After having broken box office records in its native France and across Europe, The Intouchables is brought to American screens.

It's a story about a white man and a black man. The white man is rich and paralyzed from the neck down; the black man is an ex-con from the projects. The former needs a caretaker; the latter needs someone to turn his job application down, so he'll be eligible for unemployment benefits. They meet. They clash. And, against all odds, they become friends.

That's the plot of The Intouchables (based on a true story), and that storyline has prompted many American critics to label the film "racist." Maybe it's coming from a misunderstanding of some journalists, or from a cultural difference between USA and France, but race is absolutely not the subject.

Indeed, the French title Intouchables which translates literally as untouchable, refers to the 5th Indian caste, these people ostracized by society, as the two characters. Philippe is rich but quadriplegic from a paragliding accident. Opposite, Driss is full of life, but he is poor and comes from the suburbs. His disability is purely social. Using humor to explore the sensitive topics of class inequality, and quality of life for handicapped individuals is a tall order for filmmakers of any country. However, directors Olivier Nakache and Eric Toledano accomplished all of this.

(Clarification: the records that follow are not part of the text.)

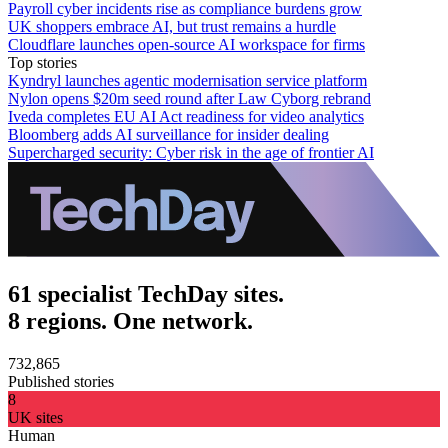
Payroll cyber incidents rise as compliance burdens grow
UK shoppers embrace AI, but trust remains a hurdle
Cloudflare launches open-source AI workspace for firms
Top stories
Kyndryl launches agentic modernisation service platform
Nylon opens $20m seed round after Law Cyborg rebrand
Iveda completes EU AI Act readiness for video analytics
Bloomberg adds AI surveillance for insider dealing
Supercharged security: Cyber risk in the age of frontier AI
61 specialist TechDay sites.
8 regions. One network.
732,865
Published stories
8
UK sites
Human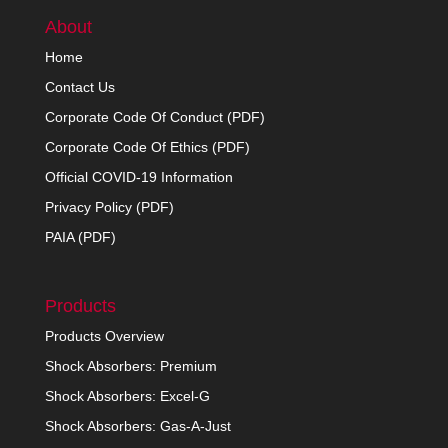
About
Home
Contact Us
Corporate Code Of Conduct (PDF)
Corporate Code Of Ethics (PDF)
Official COVID-19 Information
Privacy Policy (PDF)
PAIA (PDF)
Products
Products Overview
Shock Absorbers: Premium
Shock Absorbers: Excel-G
Shock Absorbers: Gas-A-Just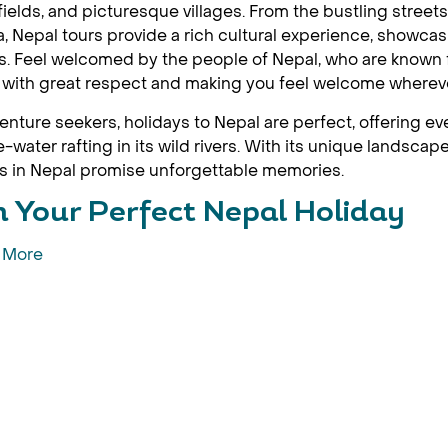
ields, and picturesque villages. From the bustling stree
, Nepal tours provide a rich cultural experience, showca
ls. Feel welcomed by the people of Nepal, who are known fo
s with great respect and making you feel welcome wherev
enture seekers, holidays to Nepal are perfect, offering ev
e-water rafting in its wild rivers. With its unique landsc
s in Nepal promise unforgettable memories.
n Your Perfect Nepal Holiday
 More
epal for an adventure like no other. It's the perfect destin
and experience diverse cultures. Nepal's mountainous are
de ancient temples and stupas offer the ideal trip to imme
attractions to explore
mandu Valley
hmandu Valley is a treasure trove of history and culture,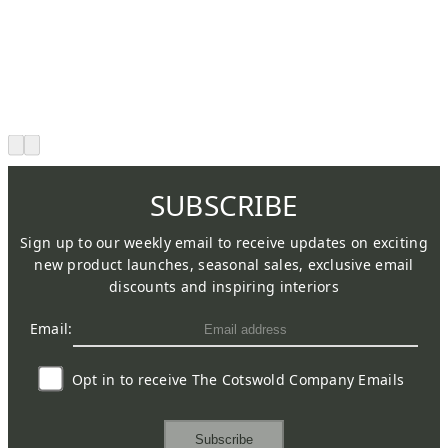
SUBSCRIBE
Sign up to our weekly email to receive updates on exciting
new product launches, seasonal sales, exclusive email
discounts and inspiring interiors
Email:
Opt in to receive The Cotswold Company Emails
Subscribe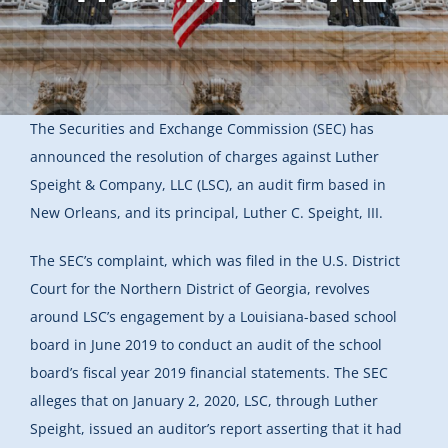
The Securities and Exchange Commission (SEC) has
announced the resolution of charges against Luther
Speight & Company, LLC (LSC), an audit firm based in
New Orleans, and its principal, Luther C. Speight, III.
The SEC’s complaint, which was filed in the U.S. District
Court for the Northern District of Georgia, revolves
around LSC’s engagement by a Louisiana-based school
board in June 2019 to conduct an audit of the school
board’s fiscal year 2019 financial statements. The SEC
alleges that on January 2, 2020, LSC, through Luther
Speight, issued an auditor’s report asserting that it had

An irreverent, uplifting comedy about friendship, trust and human possibility, The Intouchables depicts an unlikely camaraderie rooted in honesty and humor between two individuals who, on the surface, would seem to have nothing in common. A great film!
A well made film
Intouchables is a very nice movie about a man in a wheelchair and his caretaker-buddy who injects life in the boring life of the man. The performances are really good and in the case of Omar unexpectedly good given his little experience.There are many humorous scenes in this film but the overall climate is depressing. The reason I give it a 7 is because it isn't deep enough and you don't get to know the characters very well, maybe a little more screenplay time would be for the best. Also the ending wasn't really satisfying and left you a bit incomplete. But overall, you won't regret watching Intouchables, I guarantee you that!